Do this: Reproduce unchanged the part of the entries below that begins with the line containing "pose: elev=103.6 azim=133.4" and ends with the line containing "Dot at: (214, 269)", including both of those lines.

Supplied records:
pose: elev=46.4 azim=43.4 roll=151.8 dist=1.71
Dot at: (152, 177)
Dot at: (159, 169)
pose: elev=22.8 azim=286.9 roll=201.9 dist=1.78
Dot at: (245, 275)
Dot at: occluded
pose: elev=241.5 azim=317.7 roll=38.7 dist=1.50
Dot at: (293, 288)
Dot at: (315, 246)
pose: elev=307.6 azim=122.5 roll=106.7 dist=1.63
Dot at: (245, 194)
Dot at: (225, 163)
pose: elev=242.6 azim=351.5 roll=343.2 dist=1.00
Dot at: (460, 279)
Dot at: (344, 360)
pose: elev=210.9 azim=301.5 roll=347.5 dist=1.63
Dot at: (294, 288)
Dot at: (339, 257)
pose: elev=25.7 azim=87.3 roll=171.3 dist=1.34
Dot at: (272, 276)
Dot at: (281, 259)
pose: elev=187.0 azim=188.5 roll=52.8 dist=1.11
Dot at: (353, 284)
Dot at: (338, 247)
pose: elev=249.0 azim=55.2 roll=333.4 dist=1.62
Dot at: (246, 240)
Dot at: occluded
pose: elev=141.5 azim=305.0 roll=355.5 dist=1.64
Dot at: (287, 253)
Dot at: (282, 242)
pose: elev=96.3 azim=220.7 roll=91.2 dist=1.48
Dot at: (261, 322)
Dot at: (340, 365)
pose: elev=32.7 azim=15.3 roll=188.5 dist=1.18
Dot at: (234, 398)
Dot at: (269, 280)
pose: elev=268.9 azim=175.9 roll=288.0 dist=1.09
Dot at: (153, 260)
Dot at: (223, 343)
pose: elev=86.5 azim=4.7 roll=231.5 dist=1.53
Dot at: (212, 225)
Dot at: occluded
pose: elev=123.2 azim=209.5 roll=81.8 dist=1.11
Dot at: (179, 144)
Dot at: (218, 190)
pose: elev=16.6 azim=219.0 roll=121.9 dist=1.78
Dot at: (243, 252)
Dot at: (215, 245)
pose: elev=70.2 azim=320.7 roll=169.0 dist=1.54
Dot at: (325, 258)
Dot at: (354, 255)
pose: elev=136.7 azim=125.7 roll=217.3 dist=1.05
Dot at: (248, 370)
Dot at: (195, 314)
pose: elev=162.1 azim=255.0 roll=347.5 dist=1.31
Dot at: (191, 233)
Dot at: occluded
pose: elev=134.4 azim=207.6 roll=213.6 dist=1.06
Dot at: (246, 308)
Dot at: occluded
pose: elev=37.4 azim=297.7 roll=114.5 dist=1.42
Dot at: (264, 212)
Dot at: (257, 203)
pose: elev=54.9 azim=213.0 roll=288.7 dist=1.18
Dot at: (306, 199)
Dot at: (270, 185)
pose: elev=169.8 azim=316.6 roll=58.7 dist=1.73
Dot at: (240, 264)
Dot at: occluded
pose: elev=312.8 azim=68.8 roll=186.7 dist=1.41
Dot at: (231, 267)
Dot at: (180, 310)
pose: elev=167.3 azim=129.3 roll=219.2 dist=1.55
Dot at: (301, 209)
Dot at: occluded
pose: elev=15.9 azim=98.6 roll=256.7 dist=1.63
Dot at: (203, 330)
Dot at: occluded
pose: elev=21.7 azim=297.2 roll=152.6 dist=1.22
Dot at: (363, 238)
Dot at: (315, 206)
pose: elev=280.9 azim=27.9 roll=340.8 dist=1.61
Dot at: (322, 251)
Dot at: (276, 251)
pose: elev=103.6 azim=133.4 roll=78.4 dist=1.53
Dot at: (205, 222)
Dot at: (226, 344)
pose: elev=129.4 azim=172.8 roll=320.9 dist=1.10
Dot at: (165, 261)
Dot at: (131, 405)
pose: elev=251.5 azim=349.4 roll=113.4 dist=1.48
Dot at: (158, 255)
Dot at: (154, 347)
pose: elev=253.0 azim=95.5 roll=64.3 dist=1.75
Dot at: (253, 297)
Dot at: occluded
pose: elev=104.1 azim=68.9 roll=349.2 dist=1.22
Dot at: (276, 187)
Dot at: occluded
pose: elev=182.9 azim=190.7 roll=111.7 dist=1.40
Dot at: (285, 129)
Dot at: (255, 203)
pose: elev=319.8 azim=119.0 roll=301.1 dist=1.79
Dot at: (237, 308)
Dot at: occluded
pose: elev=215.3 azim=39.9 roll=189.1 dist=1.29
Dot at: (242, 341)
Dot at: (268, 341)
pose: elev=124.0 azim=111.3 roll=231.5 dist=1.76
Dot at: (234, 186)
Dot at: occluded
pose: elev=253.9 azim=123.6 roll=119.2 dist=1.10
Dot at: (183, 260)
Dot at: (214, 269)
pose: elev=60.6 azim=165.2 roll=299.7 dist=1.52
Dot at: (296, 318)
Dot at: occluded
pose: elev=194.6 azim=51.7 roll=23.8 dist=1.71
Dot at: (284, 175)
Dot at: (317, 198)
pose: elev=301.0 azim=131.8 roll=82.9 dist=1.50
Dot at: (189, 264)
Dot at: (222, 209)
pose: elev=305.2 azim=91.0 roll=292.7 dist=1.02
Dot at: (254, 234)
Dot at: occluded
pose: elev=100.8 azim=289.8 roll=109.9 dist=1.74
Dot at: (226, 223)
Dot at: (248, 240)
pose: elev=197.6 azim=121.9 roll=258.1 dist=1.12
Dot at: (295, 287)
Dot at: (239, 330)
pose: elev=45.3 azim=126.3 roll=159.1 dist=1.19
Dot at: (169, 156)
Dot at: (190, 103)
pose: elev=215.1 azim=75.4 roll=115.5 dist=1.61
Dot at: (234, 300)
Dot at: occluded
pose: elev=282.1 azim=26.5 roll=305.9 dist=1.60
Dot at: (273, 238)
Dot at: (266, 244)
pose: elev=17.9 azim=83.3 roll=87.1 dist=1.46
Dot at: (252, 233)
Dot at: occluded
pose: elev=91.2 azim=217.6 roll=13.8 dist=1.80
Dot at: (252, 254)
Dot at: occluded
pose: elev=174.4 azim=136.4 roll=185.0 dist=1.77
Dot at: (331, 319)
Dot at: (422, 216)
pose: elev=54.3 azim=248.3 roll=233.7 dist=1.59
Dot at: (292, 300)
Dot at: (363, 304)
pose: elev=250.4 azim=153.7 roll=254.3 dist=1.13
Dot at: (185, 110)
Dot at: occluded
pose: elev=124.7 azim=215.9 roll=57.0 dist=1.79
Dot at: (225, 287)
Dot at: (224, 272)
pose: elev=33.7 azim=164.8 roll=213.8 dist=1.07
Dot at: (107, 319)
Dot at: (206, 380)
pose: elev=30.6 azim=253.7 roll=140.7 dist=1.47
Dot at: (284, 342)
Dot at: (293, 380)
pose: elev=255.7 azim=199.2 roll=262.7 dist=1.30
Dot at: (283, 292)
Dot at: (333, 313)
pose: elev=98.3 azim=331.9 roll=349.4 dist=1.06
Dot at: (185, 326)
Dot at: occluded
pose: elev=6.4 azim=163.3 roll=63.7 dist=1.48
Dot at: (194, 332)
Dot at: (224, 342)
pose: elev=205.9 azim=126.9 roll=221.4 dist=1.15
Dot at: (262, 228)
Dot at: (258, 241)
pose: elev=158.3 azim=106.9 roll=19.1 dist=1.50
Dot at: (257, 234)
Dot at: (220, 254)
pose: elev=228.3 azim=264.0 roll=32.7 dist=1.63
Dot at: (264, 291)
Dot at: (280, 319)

Reply to the exercise:
pose: elev=103.6 azim=133.4 roll=78.4 dist=1.53
Dot at: (205, 222)
Dot at: (226, 344)
pose: elev=129.4 azim=172.8 roll=320.9 dist=1.10
Dot at: (165, 261)
Dot at: (131, 405)
pose: elev=251.5 azim=349.4 roll=113.4 dist=1.48
Dot at: (158, 255)
Dot at: (154, 347)
pose: elev=253.0 azim=95.5 roll=64.3 dist=1.75
Dot at: (253, 297)
Dot at: occluded
pose: elev=104.1 azim=68.9 roll=349.2 dist=1.22
Dot at: (276, 187)
Dot at: occluded
pose: elev=182.9 azim=190.7 roll=111.7 dist=1.40
Dot at: (285, 129)
Dot at: (255, 203)
pose: elev=319.8 azim=119.0 roll=301.1 dist=1.79
Dot at: (237, 308)
Dot at: occluded
pose: elev=215.3 azim=39.9 roll=189.1 dist=1.29
Dot at: (242, 341)
Dot at: (268, 341)
pose: elev=124.0 azim=111.3 roll=231.5 dist=1.76
Dot at: (234, 186)
Dot at: occluded
pose: elev=253.9 azim=123.6 roll=119.2 dist=1.10
Dot at: (183, 260)
Dot at: (214, 269)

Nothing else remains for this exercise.